El sol se colaba con fuerza por entre las montañas pintándolas de mil tonalidades de rojo. En su pared rocosa podía ver unos grandes nichos cuadrados, algunos de ellos decorados con relieves de leones guardianes, sin duda de influencia mesopotámica. Estas tumbas, las de los leones de Dadan, habían pertenecido a personajes importantes, quizá reyes o príncipes, pero los arqueólogos que trabajaban a mi alrededor, seguían aún en busca de más respuestas mientras desenterraban cada día más tumbas.
Más de 600 años a. C. aquella civilización haría de este lugar su última morada, pero no serían los únicos.
Estaban saliendo a la luz los restos de estos reinos milenarios y me costaba creer que yo fuera testigo de todo ello. Pero aún me quedaban por contemplar otros grandes tesoros históricos que habían estado escondidos miles de años a los ojos del mundo, entre ellos, la segunda ciudad nabatea más importante del mundo después de Petra.
Seguí caminando hasta penetrar en el desfiladero de Jabal Ikmah. Allí me vi totalmente rodeada por más de trescientas inscripciones y petroglifos, una auténtica biblioteca al aire libre indescifrable para mí, pero igualmente fascinante.
Como si pudiera escuchar sus murmullos, las paredes parecían hablar entre sí. No lo podía creer. Estaba ante la mayor colección de inscripciones del antiguo reino c. Seguía sin salir de mi asombro. ¿Cómo había podido estar aquel tesoro tanto tiempo oculto?
El desierto de Al-Ula era un gran reloj de arena que jugaba con el tiempo, lo había detenido por completo durante miles de años preservando intactos los restos de muchas civilizaciones, entre ellas, una de las más fascinantes de la historia. Me disponía ahora a adentrarme en Hegra, la gran necrópolis nabatea de Arabia Saudí y territorio prohibido según algunas creencias.
Hegra, también conocida como Mada’in Saleh, aparecía ante mí como un regalo.
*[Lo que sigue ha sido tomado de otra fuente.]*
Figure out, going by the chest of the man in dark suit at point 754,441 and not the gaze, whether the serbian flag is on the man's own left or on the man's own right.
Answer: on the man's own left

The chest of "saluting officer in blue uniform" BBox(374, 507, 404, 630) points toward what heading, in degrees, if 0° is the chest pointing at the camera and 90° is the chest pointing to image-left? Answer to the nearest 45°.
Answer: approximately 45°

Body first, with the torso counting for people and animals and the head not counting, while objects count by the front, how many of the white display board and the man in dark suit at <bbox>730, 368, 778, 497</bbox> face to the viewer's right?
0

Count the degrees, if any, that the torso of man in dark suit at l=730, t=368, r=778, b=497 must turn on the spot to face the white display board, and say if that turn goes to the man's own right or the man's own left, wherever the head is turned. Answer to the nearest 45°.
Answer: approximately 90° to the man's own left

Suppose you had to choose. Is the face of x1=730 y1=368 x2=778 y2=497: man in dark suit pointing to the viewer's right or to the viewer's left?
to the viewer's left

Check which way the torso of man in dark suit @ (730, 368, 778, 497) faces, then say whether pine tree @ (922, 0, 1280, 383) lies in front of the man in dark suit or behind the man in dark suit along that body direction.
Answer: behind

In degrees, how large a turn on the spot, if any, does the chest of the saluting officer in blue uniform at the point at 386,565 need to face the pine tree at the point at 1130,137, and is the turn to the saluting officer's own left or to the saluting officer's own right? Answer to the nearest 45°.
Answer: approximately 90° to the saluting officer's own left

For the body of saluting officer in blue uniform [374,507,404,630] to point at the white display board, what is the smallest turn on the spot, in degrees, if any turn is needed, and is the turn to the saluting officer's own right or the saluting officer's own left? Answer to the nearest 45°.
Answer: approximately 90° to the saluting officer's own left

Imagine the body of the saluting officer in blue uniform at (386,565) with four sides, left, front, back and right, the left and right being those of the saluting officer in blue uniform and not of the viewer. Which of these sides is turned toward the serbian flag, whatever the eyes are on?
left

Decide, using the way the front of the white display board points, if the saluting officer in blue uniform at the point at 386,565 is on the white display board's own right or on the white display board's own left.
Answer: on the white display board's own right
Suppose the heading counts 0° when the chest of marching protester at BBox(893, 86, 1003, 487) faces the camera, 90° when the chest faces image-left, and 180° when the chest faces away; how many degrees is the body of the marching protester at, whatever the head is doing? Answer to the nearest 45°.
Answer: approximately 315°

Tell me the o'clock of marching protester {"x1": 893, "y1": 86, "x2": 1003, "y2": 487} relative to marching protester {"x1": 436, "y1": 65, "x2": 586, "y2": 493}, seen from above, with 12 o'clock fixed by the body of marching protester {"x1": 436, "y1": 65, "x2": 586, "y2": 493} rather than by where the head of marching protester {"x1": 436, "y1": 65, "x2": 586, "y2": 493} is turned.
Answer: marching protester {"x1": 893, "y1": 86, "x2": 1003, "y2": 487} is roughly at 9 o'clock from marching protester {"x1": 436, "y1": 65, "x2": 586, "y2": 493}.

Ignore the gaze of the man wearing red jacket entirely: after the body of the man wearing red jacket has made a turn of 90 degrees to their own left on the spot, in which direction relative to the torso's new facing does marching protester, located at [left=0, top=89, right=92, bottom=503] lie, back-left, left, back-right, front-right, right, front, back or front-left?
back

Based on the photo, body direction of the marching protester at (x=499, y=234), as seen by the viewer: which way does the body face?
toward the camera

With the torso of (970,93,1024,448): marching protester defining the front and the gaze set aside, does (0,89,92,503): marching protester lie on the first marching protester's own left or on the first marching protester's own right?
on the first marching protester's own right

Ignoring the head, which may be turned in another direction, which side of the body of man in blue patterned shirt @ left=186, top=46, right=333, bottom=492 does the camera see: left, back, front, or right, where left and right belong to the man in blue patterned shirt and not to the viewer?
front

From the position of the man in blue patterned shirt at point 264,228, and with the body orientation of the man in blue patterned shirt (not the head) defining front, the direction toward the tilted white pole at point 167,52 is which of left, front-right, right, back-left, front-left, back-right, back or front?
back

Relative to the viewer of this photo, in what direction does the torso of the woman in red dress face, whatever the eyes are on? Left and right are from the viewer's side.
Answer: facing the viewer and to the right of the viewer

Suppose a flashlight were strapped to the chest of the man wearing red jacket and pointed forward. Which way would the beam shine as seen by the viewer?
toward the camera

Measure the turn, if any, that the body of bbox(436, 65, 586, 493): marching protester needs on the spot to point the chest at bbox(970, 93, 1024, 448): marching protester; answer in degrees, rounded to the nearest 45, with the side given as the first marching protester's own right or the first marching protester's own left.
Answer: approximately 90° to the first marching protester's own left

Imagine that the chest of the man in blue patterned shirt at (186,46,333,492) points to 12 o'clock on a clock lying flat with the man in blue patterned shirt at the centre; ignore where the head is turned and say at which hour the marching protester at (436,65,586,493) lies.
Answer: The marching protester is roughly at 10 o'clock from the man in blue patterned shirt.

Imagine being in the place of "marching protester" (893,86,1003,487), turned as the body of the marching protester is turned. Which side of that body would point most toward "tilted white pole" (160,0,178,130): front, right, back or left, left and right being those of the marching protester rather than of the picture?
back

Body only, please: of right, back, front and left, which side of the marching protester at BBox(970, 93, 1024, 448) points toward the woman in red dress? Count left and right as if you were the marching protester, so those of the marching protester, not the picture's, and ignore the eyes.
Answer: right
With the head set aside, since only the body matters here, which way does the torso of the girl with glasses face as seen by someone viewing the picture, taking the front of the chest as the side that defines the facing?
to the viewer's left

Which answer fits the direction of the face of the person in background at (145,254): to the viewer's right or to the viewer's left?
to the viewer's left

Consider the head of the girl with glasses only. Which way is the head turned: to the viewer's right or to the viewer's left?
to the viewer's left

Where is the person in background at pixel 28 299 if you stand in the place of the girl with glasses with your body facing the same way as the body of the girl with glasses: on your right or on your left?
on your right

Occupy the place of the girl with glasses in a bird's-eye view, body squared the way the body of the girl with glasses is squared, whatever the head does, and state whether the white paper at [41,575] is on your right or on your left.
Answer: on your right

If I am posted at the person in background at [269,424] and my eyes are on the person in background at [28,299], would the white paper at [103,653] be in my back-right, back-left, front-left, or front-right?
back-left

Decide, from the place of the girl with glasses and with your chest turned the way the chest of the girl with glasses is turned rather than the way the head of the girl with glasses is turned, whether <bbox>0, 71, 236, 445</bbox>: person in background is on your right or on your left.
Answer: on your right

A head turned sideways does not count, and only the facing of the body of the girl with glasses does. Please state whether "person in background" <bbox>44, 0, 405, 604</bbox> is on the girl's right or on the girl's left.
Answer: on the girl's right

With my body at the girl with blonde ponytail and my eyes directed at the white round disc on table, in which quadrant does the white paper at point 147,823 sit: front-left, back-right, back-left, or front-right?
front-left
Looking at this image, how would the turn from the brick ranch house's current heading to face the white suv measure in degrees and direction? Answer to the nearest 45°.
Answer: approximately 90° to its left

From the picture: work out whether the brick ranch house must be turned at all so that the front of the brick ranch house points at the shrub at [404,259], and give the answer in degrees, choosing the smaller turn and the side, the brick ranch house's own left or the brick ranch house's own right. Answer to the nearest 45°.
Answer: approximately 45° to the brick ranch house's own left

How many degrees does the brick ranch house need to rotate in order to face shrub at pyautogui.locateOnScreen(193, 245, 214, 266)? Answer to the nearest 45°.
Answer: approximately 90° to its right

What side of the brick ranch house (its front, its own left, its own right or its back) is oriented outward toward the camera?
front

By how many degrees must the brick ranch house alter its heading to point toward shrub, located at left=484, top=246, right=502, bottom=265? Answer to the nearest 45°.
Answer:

Me sentía tremendamente afortunada de poder contemplarla con mis propios ojos. Aquel lugar era uno de los motivos que me habían llevado a Arabia Saudí, me costaba contener la emoción.
Cerré los ojos e imaginé su máximo momento de esplendor, a mi alrededor, caravanas de camellos lo invadían todo. Cargadas de especias, incienso y mirra habían llegado hasta aquí cruzando las arenas del desierto desde la India y el sur de Arabia camino al Mar Rojo.
Nómadas del desierto
Los nabateos eran nómadas del desierto que con el tiempo se convirtieron en un imperio que controlaba las grandes rutas comerciales. Como hicieran en Petra, Hegra se acabó convirtiendo en una gran necrópolis, donde las tumbas excavadas en macizos de arenisca eran también una demostración de riqueza. Talladas de arriba hacia abajo siguiendo las antiguas técnicas arquitectónicas nabateas, además de leones, águilas e incluso esfinges femeninas, no faltaba ni en las más sencillas un friso de dos escaleras con cinco peldaños para conducir las almas al cielo. Pero aún me faltaba por ver el Qasr Al Farid, el castillo solitario, la tumba más icónica de la necrópolis y la única inacabada. Al ver su silueta en el horizonte se me erizó la piel. Su majestuosa fachada de 20 metros de altura parecía un portal al más allá.
Contemplé fascinada y en silencio aquella gran roca, mientras la brisa del desierto jugaba con mi cabello y se enredaba entre los pliegues del bisht, la capa de gala saudí que llevaba puesta. Quizá como los petroglifos, los nabateos también me estuvieran enviando un mensaje.
Aquel lugar quedaría grabado para siempre en mi retina y también en mi corazón.